Friday, December 26, 2008
dont actually know what to say. . .
dont actually know what to write so i would quite simply focusing on watching movies.particularly english movies.me lately somehow had indulged some kind of deep interest on watching more english movies.its damn beneficial to be honest.try not to really absorbed with the story line but you should give more attention on how they speak.this would magnificiently improve your proficiency in english somehow.me personally admit this.
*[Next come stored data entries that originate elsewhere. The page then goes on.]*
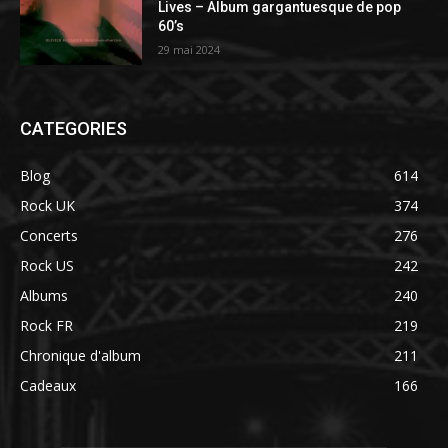
Lives – Album gargantuesque de pop
60’s
29 mai 2024
CATEGORIES
Blog
614
Rock UK
374
Concerts
276
Rock US
242
Albums
240
Rock FR
219
Chronique d'album
211
Cadeaux
166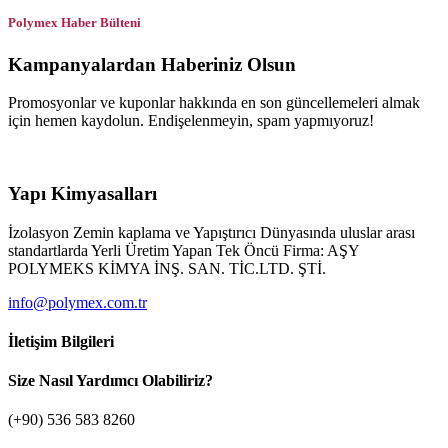
Polymex Haber Bülteni
Kampanyalardan Haberiniz Olsun
Promosyonlar ve kuponlar hakkında en son güncellemeleri almak
için hemen kaydolun. Endişelenmeyin, spam yapmıyoruz!
Yapı Kimyasalları
İzolasyon Zemin kaplama ve Yapıştırıcı Dünyasında uluslar arası
standartlarda Yerli Üretim Yapan Tek Öncü Firma: AŞY
POLYMEKS KİMYA İNŞ. SAN. TİC.LTD. ŞTİ.
info@polymex.com.tr
İletişim Bilgileri
Size Nasıl Yardımcı Olabiliriz?
(+90) 536 583 8260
Saturday, December 13, 2008
FAO izzatie
u should hold the highest post in the organization of my fuckin awful life.u make me happy in any damnful way even me deeply inside of my heart sadly suggest that u are not happy urself.of being with me tbf tbh.im so grateful of having u and learn that u are the person that i would live and die for.v2.u had been noted in my life.in knowlegde that u would always be in my fuckin lame side,i pledged to change myself.for a better to be honest.i couldnt write any further of feeling that who am i?a goofy who try to impress the queen?a scum who hardly try to amuse the beauty?im duff myself.queen of soultaker.that is what u are.n now u are mine and hoping that it would always be like that in anyhow.;(
what is going to happen?-next crucial year particularly
decline to deny or even to approve of it,me somehow had changed for worse myself.i know myself better than anyone does.this fuckin annoyed particular holiday had become the witness for everything.pathetic.me from the outside seems like to be the best mankind that ever existed in my family.but transparently from the inside of me,i would be the most damn terrible cunt that ever lived in this whole region.in anyway!in knowlegde that i turned into a scum myself,i learned that there is someone who have vowed to live and die for me.how sweet of her.repeatedly said that it's just a waste of being with a duffer like me,she kindly dont even care about it.a load of grateful for it.for her.and for HIM ultimately.